Document text:
"""

Kimi Räikkönen twice crashed his McLaren during free practice

Preceding the race were two one-hour practice sessions on Thursday and two 45-minute sessions on Saturday. The first practice session was held Thursday morning on a damp track that eventually dried up. The circuit was cool and the weather was overcast. Michael Schumacher lapped fastest with 1:21.094 lap he set 53 minutes in. Coulthard, Renault's Jarno Trulli, Barrichello, Arrows's Heinz-Harald Frentzen, the BAR pair of Jacques Villeneuve and Olivier Panis, Trulli's teammate Jenson Button, McLaren's Kimi Räikkönen and Ralf Schumacher occupied positions second through tenth. After 17 minutes, Pedro de la Rosa understeered his Jaguar at the exit of the Swimming Pool chicane, damaging the nose and front-right suspension. Raikkonen spun backwards rear-first into the outside barrier at La Rascasse entering the turn. The monocoque was beyond repair and the car was left on the circuit.

"""

Task set:
(a) Transcribe from the practice report the part that opens with the words containing "Preceding the race" and closes with "on the circuit.".
(b) According to the practice report, which driver set the fastest lap in the first practice session, and with what time?
(c) Resume the free practice report from where it stops.
The data after this point comes from a separate source.

Records provided:
"""

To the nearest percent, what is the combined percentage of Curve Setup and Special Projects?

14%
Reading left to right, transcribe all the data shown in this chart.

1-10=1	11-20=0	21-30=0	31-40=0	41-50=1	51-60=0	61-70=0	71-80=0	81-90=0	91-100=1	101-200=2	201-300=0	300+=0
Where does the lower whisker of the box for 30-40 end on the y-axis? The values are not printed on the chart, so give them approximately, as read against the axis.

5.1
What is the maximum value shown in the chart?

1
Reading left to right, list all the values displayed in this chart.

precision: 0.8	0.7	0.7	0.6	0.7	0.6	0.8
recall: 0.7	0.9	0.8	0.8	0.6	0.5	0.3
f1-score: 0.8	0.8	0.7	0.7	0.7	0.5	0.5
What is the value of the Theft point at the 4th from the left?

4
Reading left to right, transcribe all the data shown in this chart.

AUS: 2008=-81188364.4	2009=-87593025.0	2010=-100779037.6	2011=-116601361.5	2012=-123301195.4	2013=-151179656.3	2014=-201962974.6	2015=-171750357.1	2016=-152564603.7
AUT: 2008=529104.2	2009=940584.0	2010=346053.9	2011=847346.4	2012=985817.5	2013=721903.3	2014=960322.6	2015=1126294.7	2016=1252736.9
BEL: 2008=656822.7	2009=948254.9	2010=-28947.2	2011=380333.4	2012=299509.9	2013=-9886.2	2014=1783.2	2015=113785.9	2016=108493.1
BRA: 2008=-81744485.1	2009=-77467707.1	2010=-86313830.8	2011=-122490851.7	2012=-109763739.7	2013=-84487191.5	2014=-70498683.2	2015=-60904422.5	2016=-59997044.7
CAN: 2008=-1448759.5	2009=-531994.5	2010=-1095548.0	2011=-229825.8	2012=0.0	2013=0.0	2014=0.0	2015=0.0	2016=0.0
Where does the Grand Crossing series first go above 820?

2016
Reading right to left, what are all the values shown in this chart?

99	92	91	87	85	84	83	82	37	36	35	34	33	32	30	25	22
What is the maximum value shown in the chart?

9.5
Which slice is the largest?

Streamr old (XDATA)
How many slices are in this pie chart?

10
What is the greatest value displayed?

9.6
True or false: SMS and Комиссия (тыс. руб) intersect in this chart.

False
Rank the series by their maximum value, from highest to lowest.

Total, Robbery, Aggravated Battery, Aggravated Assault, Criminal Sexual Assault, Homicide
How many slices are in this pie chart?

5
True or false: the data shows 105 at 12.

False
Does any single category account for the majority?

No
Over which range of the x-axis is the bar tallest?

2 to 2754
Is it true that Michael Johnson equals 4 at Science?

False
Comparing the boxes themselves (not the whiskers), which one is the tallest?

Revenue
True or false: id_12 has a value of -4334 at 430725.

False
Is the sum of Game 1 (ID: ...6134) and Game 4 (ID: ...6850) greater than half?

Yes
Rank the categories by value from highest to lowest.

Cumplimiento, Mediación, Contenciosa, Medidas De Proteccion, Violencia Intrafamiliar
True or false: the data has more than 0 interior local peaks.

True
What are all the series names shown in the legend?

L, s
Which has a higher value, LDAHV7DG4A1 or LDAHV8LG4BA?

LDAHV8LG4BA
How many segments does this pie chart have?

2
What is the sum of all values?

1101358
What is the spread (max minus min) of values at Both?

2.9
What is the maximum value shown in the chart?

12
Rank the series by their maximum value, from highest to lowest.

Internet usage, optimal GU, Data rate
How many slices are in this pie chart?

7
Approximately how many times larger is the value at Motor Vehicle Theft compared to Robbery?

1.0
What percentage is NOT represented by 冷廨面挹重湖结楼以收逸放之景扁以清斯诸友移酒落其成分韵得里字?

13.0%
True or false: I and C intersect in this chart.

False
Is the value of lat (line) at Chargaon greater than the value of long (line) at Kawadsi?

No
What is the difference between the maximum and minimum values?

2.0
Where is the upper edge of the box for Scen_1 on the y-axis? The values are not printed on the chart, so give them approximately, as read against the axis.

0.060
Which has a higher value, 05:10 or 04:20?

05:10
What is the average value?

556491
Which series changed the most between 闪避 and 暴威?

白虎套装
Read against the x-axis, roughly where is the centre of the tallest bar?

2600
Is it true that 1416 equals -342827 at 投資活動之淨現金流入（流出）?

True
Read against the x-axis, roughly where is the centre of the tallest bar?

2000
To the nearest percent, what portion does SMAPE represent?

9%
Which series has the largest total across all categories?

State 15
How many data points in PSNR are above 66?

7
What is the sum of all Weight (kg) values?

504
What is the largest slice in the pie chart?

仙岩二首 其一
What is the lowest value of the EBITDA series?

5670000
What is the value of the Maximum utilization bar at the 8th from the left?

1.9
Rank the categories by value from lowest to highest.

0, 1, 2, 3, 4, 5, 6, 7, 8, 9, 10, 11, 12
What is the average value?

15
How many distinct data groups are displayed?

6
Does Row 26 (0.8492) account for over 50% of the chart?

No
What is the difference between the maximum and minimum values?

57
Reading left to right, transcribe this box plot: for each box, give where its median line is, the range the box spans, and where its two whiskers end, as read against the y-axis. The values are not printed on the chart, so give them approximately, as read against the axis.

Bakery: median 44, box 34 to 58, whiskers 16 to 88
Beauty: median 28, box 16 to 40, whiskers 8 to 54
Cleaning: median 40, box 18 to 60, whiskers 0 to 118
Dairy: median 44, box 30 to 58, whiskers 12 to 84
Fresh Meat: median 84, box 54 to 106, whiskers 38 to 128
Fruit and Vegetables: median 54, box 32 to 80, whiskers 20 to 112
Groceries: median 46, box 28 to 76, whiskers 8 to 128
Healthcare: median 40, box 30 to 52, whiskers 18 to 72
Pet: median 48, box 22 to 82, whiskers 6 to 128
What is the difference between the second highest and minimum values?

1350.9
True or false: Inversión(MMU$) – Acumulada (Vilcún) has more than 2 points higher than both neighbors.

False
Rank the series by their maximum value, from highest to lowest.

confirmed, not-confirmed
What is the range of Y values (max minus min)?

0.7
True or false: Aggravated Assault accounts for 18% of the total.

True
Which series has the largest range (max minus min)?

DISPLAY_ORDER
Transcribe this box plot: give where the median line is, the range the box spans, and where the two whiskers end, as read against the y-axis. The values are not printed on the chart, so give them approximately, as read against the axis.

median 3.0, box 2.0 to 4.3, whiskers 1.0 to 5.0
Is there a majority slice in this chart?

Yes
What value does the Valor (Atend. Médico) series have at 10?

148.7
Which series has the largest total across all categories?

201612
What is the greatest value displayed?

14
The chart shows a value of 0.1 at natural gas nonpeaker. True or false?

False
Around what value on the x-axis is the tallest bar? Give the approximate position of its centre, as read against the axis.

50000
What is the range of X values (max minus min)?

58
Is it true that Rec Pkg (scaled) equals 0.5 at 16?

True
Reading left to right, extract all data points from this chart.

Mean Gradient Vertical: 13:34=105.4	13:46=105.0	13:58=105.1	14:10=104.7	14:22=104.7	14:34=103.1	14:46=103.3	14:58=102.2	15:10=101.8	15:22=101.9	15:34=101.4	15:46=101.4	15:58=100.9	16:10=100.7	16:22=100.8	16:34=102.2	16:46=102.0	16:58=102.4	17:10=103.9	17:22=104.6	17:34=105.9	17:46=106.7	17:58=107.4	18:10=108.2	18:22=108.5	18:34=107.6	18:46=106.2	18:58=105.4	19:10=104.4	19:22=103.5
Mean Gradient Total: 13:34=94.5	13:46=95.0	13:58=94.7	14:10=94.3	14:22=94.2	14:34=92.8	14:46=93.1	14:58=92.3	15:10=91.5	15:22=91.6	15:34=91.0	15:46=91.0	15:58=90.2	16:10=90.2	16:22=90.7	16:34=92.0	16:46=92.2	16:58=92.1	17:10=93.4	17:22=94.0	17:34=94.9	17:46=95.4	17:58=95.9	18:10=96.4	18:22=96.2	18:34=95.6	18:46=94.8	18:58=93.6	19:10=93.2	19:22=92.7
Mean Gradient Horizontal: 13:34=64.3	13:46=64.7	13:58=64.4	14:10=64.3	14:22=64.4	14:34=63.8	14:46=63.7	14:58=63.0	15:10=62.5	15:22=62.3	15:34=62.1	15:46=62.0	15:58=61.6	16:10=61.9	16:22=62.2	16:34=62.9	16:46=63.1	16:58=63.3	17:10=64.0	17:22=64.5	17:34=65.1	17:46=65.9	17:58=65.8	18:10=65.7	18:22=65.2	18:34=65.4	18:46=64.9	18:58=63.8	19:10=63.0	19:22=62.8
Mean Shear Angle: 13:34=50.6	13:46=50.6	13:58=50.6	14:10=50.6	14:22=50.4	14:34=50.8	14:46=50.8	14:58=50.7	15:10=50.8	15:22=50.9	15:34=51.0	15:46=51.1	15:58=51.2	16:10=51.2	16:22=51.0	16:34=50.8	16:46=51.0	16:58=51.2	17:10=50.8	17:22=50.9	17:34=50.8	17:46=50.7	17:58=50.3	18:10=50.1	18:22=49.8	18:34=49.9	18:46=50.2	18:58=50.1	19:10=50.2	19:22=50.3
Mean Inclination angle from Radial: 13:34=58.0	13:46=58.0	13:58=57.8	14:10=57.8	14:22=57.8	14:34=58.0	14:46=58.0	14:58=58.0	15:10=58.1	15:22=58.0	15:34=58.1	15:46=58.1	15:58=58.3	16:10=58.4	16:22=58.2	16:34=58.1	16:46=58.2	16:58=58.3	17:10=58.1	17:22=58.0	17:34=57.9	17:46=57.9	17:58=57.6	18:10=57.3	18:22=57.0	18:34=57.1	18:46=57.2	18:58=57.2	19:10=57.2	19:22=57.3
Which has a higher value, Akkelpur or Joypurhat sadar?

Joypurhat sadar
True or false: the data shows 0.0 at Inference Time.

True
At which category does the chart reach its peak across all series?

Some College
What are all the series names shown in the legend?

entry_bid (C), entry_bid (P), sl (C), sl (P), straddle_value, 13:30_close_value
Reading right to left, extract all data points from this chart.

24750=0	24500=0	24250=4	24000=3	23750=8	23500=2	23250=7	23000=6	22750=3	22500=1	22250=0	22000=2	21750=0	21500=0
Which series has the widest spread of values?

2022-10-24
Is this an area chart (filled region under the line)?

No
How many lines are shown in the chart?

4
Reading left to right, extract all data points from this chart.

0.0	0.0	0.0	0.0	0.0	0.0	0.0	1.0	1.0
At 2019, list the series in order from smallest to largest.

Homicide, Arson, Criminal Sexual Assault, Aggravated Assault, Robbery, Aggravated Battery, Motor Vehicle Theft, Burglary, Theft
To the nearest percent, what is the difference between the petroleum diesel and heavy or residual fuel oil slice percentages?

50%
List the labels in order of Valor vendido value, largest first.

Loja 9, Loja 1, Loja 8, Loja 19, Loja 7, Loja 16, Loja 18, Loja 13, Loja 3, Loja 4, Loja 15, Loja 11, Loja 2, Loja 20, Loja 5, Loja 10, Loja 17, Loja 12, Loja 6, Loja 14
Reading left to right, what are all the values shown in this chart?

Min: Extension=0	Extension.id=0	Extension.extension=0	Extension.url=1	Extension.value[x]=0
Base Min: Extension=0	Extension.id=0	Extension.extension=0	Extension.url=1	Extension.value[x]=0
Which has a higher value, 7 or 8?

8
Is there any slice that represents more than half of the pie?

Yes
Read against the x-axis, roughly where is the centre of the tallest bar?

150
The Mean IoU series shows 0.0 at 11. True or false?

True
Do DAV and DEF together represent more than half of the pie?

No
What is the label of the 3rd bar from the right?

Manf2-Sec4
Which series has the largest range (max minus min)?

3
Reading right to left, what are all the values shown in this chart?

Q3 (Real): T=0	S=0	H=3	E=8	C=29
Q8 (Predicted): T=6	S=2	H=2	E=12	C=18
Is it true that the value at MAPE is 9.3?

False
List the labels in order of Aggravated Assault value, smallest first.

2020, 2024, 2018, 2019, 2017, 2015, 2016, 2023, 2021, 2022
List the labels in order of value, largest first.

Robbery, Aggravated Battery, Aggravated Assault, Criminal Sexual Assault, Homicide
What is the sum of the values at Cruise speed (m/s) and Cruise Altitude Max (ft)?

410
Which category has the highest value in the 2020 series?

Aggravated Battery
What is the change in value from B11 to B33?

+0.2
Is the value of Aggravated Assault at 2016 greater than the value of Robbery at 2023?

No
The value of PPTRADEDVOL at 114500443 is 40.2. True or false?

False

"""

Answers for this exercise:
(a)
Preceding the race were two one-hour practice sessions on Thursday and two 45-minute sessions on Saturday. The first practice session was held Thursday morning on a damp track that eventually dried up. The circuit was cool and the weather was overcast. Michael Schumacher lapped fastest with 1:21.094 lap he set 53 minutes in. Coulthard, Renault's Jarno Trulli, Barrichello, Arrows's Heinz-Harald Frentzen, the BAR pair of Jacques Villeneuve and Olivier Panis, Trulli's teammate Jenson Button, McLaren's Kimi Räikkönen and Ralf Schumacher occupied positions second through tenth. After 17 minutes, Pedro de la Rosa understeered his Jaguar at the exit of the Swimming Pool chicane, damaging the nose and front-right suspension. Raikkonen spun backwards rear-first into the outside barrier at La Rascasse entering the turn. The monocoque was beyond repair and the car was left on the circuit.

(b) Michael Schumacher, with a 1:21.094 lap.

(c)
Later in the afternoon, the second practice session was still cool and overcast. Trulli set the day's fastest lap of 1:18.915 with ten minutes remaining, 0.446 seconds faster than Toyota's Allan McNish. Coulthard, Jordan's Giancarlo Fisichella, McNish's teammate Mika Salo, Ralf Schumacher, Barrichello, Webber, Montoya and Button completed the top ten. After leaving the tunnel, Felipe Massa avoided hitting the wall and proceeded, despite spinning his Sauber car 360 degrees into the Nouvelle Chicane. Yoong damaged the front-right corner against the La Rascasse turn barrier. Practice was stopped for four minutes to let marshals clear the track of carbon fibre debris and removed Yoong's car. Bernoldi's engine failed and laid oil on the circuit up to the Casino Square turn. Eddie Irvine hit the oil and crashed his Jaguar's rear-right wheel into the Massenet corner wall. Massa damaged his car's right-hand side suspension oversteering into the barrier at Tabac corner. Button damaged his Renault's front-left corner against the tyre barrier at the bottom of the hill at Mirabeau turn.

After taking Friday off—a feature of the Grand Prix timetable that was unique to Monaco— the third practice session on Saturday morning took place in warm and sunny weather. Barrichello led with a 1:18.385 lap set late in the session, 0.086 seconds faster than teammate Michael Schumacher. Montoya, Trulli, Button, Ralf Schumacher, Räikkönen, Coulthard, Frentzen and Fisichella rounded out the top ten. Although McNish and Webber ran off the track and onto the Sainte Devote escape road, no driver struck the barriers.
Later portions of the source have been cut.